YOUR TASK: Reproduce exactly the lines from the start of the records through the line containing "姜文那是在臊常某人啊。", both included. Leave the pictures out.

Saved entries
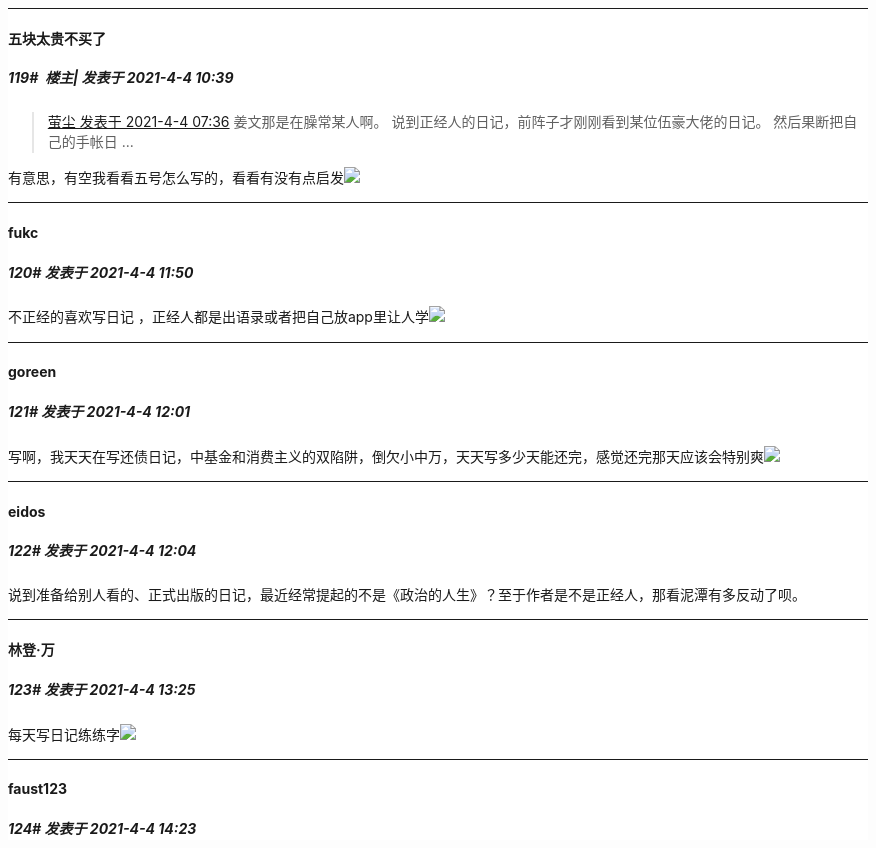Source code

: 
*****

####  五块太贵不买了  
##### 119#         楼主| 发表于 2021-4-4 10:39


<blockquote><a href="httphttps://bbs.saraba1st.com/2b/forum.php?mod=redirect&amp;goto=findpost&amp;pid=50826974&amp;ptid=1996882" target="_blank">萤尘 发表于 2021-4-4 07:36</a>
姜文那是在臊常某人啊。
说到正经人的日记，前阵子才刚刚看到某位伍豪大佬的日记。
然后果断把自己的手帐日 ...</blockquote>
有意思，有空我看看五号怎么写的，看看有没有点启发<img src="https://static.saraba1st.com/image/smiley/face2017/108.png" referrerpolicy="no-referrer">


*****

####  fukc  
##### 120#       发表于 2021-4-4 11:50


不正经的喜欢写日记 ，正经人都是出语录或者把自己放app里让人学<img src="https://static.saraba1st.com/image/smiley/face2017/050.png" referrerpolicy="no-referrer">


*****

####  goreen  
##### 121#       发表于 2021-4-4 12:01


写啊，我天天在写还债日记，中基金和消费主义的双陷阱，倒欠小中万，天天写多少天能还完，感觉还完那天应该会特别爽<img src="https://static.saraba1st.com/image/smiley/face2017/135.png" referrerpolicy="no-referrer">


*****

####  eidos  
##### 122#       发表于 2021-4-4 12:04


说到准备给别人看的、正式出版的日记，最近经常提起的不是《政治的人生》？至于作者是不是正经人，那看泥潭有多反动了呗。


*****

####  林登·万  
##### 123#       发表于 2021-4-4 13:25


每天写日记练练字<img src="https://static.saraba1st.com/image/smiley/face2017/034.png" referrerpolicy="no-referrer">


*****

####  faust123  
##### 124#       发表于 2021-4-4 14:23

EXERCISE ANSWER:
Source code

: 
*****

####  五块太贵不买了  
##### 119#         楼主| 发表于 2021-4-4 10:39


<blockquote><a href="httphttps://bbs.saraba1st.com/2b/forum.php?mod=redirect&amp;goto=findpost&amp;pid=50826974&amp;ptid=1996882" target="_blank">萤尘 发表于 2021-4-4 07:36</a>
姜文那是在臊常某人啊。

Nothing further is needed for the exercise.